#### Stated problem
Translate this sentence from the article on world cruises below into Spanish: "Cruise lines love world cruisers because they tend to book early and spend more money."

[Begin Document excerpt]

The grand world voyage, a regular fixture on the cruise calendar for many decades, is getting a makeover. Typically it’s been a three-month voyage that starts in January and departs from a British or U.S. port to keep North Americans and Europeans in warm-weather destinations over the winter months. But the excitement of round-the-globe travel would often get tarnished by weeks spent onboard a line’s more vintage (to put it politely) ship with endless mingling with the same set of often cliquish passengers.

Now, as baby boomers come of retirement age and find they have cash to burn, they are looking to spend their golden years seeking out new experiences and visiting new places. As demand for long voyages to exotic destinations increases, world cruises are being revitalized. Never has there been so much choice — or so much competition between the cruise lines. Ships to suit all budgets are now circumnavigating the globe, from the bare-bones to the brand-new. New itineraries, new departure ports, new options for combining itineraries and ships into a DIY world cruise, and long voyages that sail outside the traditional season are all ideas that have sprung from old-fashioned world voyages in response to passenger demand.

Why all the fuss over one cruise a year? Cruise lines love world cruisers because they tend to book early and spend more money. It’s a well-known fact that the top cabins and suites are always the first to go, and this segment of the market (retired, cashing in pensions) is still fairly recession-proof, although that story may be different in 10 years’ time.

So, if you’re looking to bid farewell to your land-lubber life and set sail for a few months of the year, or simply want to daydream about a months-long voyage, here’s what you’ll find in modern-day world cruising.

In with the new
World cruising is booming, so cruise lines are responding by sending more ships and newer ships on these extended voyages. Cunard, for example, is putting all three of its ships on world cruises or extended winter cruises in 2012/13 for the first time ever. The 2012/13 season will also see the largest ever PO Cruises world program with four ships on long or world voyages for the first time.

It used to be the tried-and-tested vessels that operated world cruises, but now lines are putting their newest ships to use. Buzz-worthy mew ships add prestige to the idea of a long cruise. An extended voyage on a new ship also means world cruisers can enjoy the most innovative facilities in terms of theaters, spas and restaurants, and, often, the services of an elite team of crewmembers brought in to show the ship off for its maiden season. Cunard, for example, did this in 2011, sending Queen Elizabeth around the world just three months after its launch. Likewise, Seabourn Quest, launched in June 2011, will complete its first world cruise for Seabourn in January 2012.

[End Document excerpt]
[Begin Supplied data]

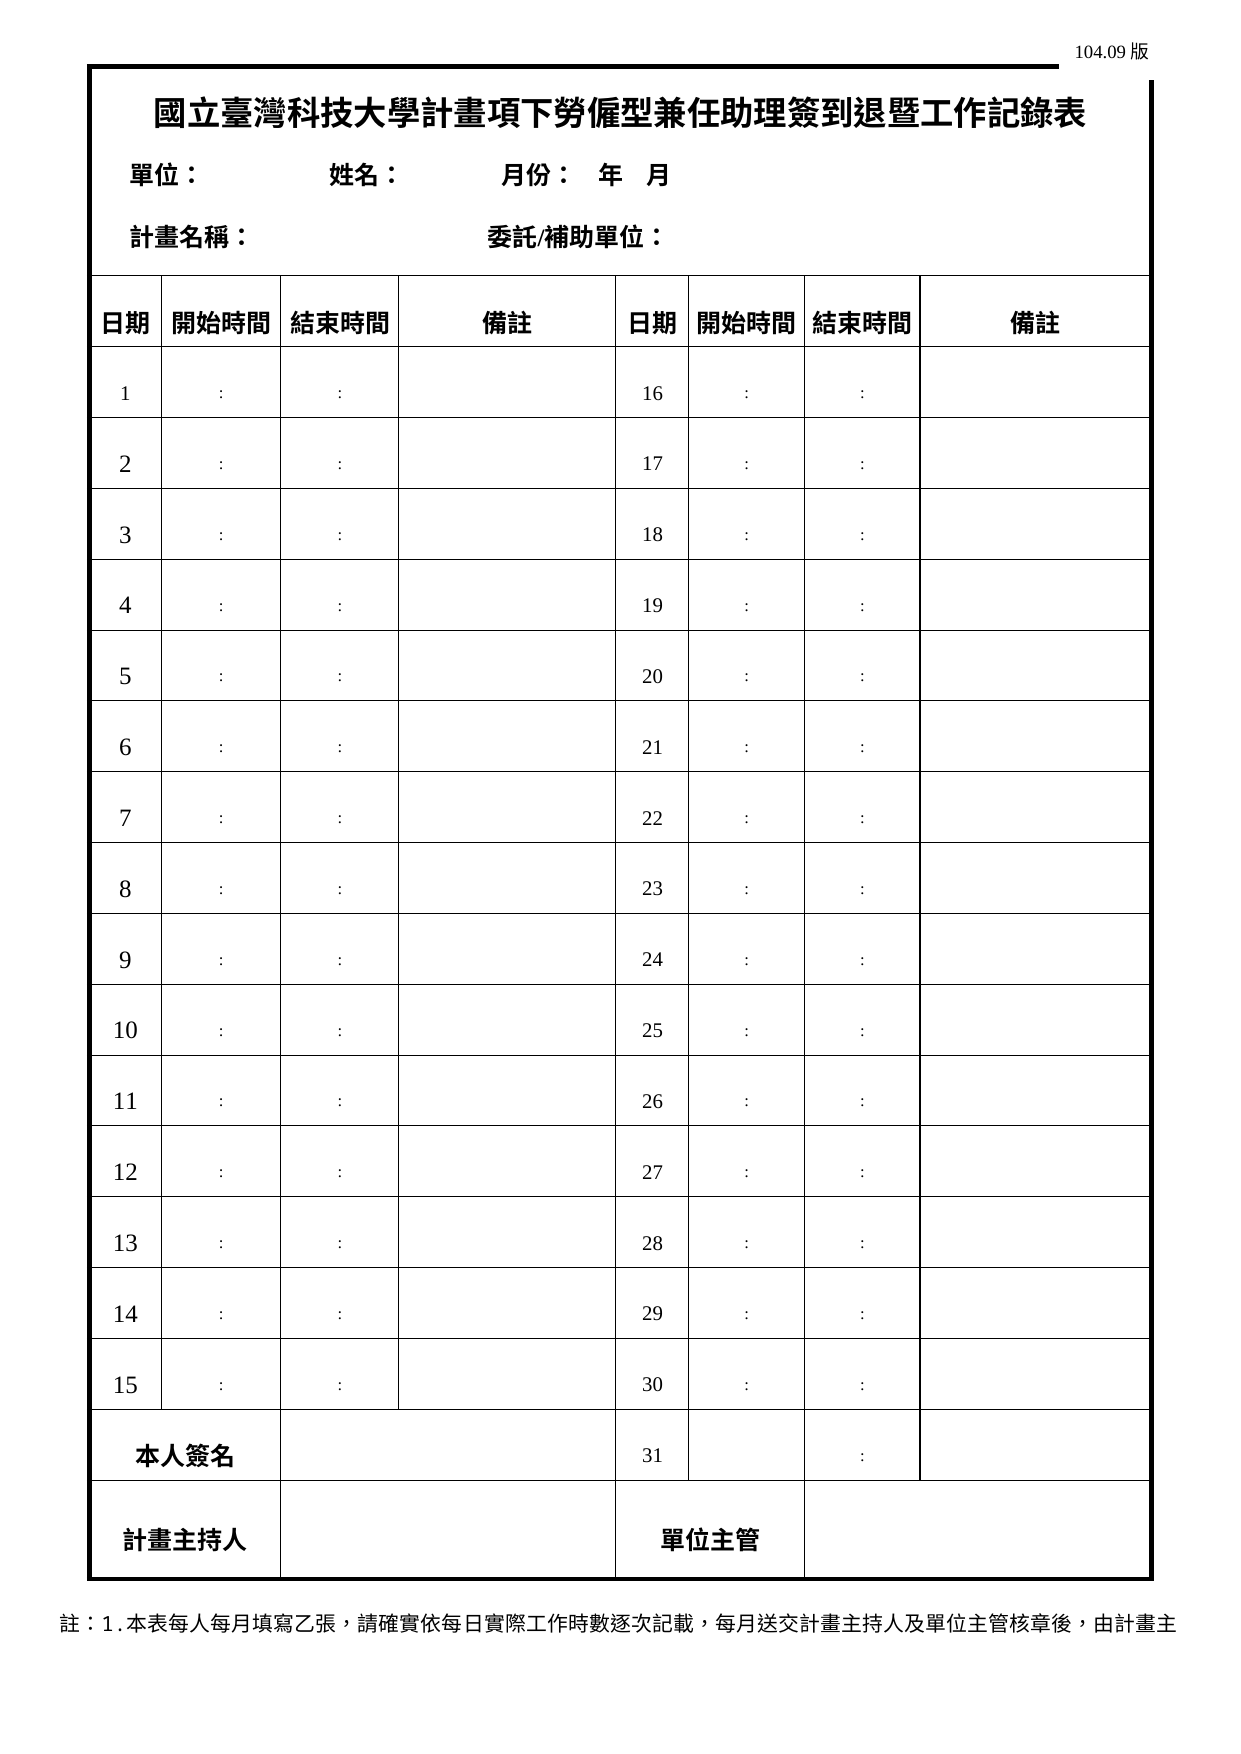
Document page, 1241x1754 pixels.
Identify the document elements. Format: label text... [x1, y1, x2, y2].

[End Supplied data]

#### Answer
A las navieras les encantan los pasajeros de cruceros alrededor del mundo porque suelen reservar con antelación y gastar más dinero.